The background is a certain flexibility to keep each component replaceable by another implementation or easily extendable in the future.

The entire application was developed and implemented on the basis of .NET 5 with C#. For quality assurance both unit and integration tests were written.

Template

The templating was implemented with the help of XML. The advantage here is the relatively simple readability of the rule sets to be created. The structure of the XML document is specified via a specially defined schema (XSD) and also serves as an assistance for the author.

XML is a widely used standard for formulating structured data and can be easily edited in many common editors.

Sample XML for a goal-based rule set

If necessary, another format (e.g. JSON) can be used in the future to map rule sets as templates.

Application

The actual application logic is responsible for collecting and executing all necessary components of the text distribution process.

Through the connection of internal HTTP APIs, the text engine obtains the following data:

  • Competition information
  • Clubs / teams data
  • Statistical data

Likewise, the desired rule set is read in as an XML file and evaluated in combination with the data for each requested soccer team.

The evaluation includes the dynamic preparation of all defined variables, execution of the conditions and finally the final selection of all hits.

Each hit is then processed using a text processor. This selects the text in the requested localization and replaces placeholders with the appropriate values.

The hits are then provided as a list of auto texts.

API

The services of the “Match Analysis Hub” access the ASP.NET API via HTTP. The API offers several endpoints to query one or more rule sets of auto texts directly.

The API is secured with HTTP over TLS (HTTPS). OAuth authentication with bearer tokens is also required.

The computed auto texts are returned to the caller in the body of the HTTP response in JSON format.

For documentation and simplified testing of the API, OpenAPI documentation and a Postman collection have been created.
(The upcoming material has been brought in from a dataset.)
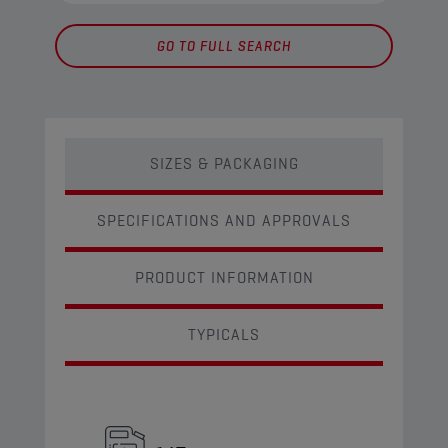
GO TO FULL SEARCH
SIZES & PACKAGING
SPECIFICATIONS AND APPROVALS
PRODUCT INFORMATION
TYPICALS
JSON formatted response of the Text Engine API

Technologies

In the overall context, the Text Engine uses the following technologies, among others:

  • .NET 5
  • C#
  • ASP.NET
  • HTTP
  • XML
  • JSON
  • OAuth
  • OpenID Connect
  • Swagger (OpenAPI)
  • Fluid
  • Serilog
  • xUnit
  • Benchmark.NET
  • Docker

Performance

It was always emphasized by the customer that the application should calculate and output the auto texts as quickly as possible. In order to ensure a satisfactory experience for the user of the “Match Analaysis Hub”, a fast responding web application is a correspondingly important component. This also includes the background services, to which the Text Engine API also belongs.

To constantly measure the runtime for calculating a typical rule set, benchmarks were regularly run. On the development machines, this averaged only about 160 µs (microseconds).
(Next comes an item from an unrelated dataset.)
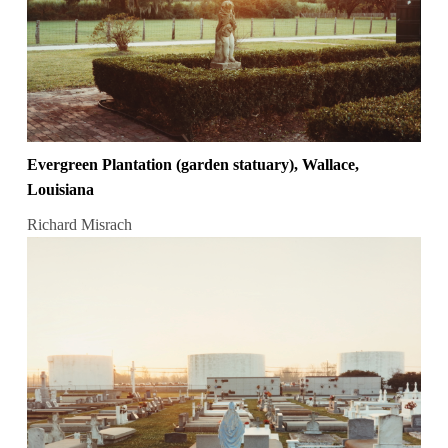
Evergreen Plantation (garden statuary), Wallace,
Louisiana
Richard Misrach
In the productive environment, the “Match Analysis Hub” backend receives the requested text modules from the Text Engine API within an average of 4-8 ms.

Operating

The Text Engine API was automatically deployed as a Docker image to a Kubernetes cluster on AWS. Updates and further developments can also be delivered quickly that way.

Monitoring

In order to ensure operation and to make the behavior of the application traceable, corresponding logs are sent to an ELK stack (Elasticsearch and Kibana).
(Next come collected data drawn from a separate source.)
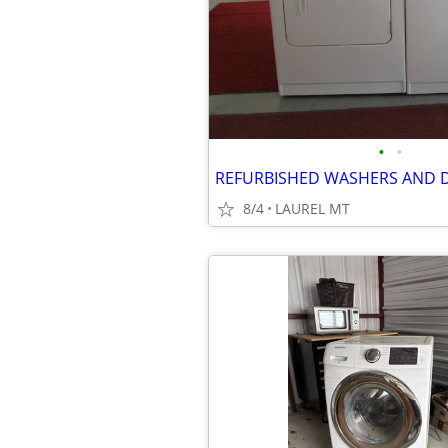
•
•
REFURBISHED WASHERS AND 
8/4
LAUREL MT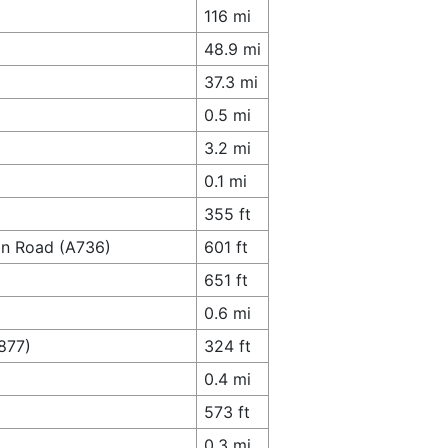
116 mi
48.9 mi
37.3 mi
0.5 mi
3.2 mi
0.1 mi
355 ft
ton Road (A736)
601 ft
651 ft
0.6 mi
877)
324 ft
0.4 mi
573 ft
0.3 mi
Also typical metrics (CPU, memory usage, .NET garbage collection, HTTP requests/second, etc.) are queried via Prometheus and visualized via a Grafana instance.

Summary

The customer’s requirements were met to their complete satisfaction. Since the recent release of the “Match Analysis Hub”, the generated texts for both the Bundesligen and the DFB-Pokal are visible to all users, thus enriching the content editorially as well as visually.

Display of the generated texts in connection with the visualized statistics in the “Match Analysis Hub”.

Outlook

For future development, it is being considered to provide a WYSIWYG editor that would allow editorial staff to easily design the components of a rule set visually instead of editing the final XML document by hand.

Furthermore, it would also be possible to use or extend the basic functionality of the Text Engine for ticker texts or other editorial content.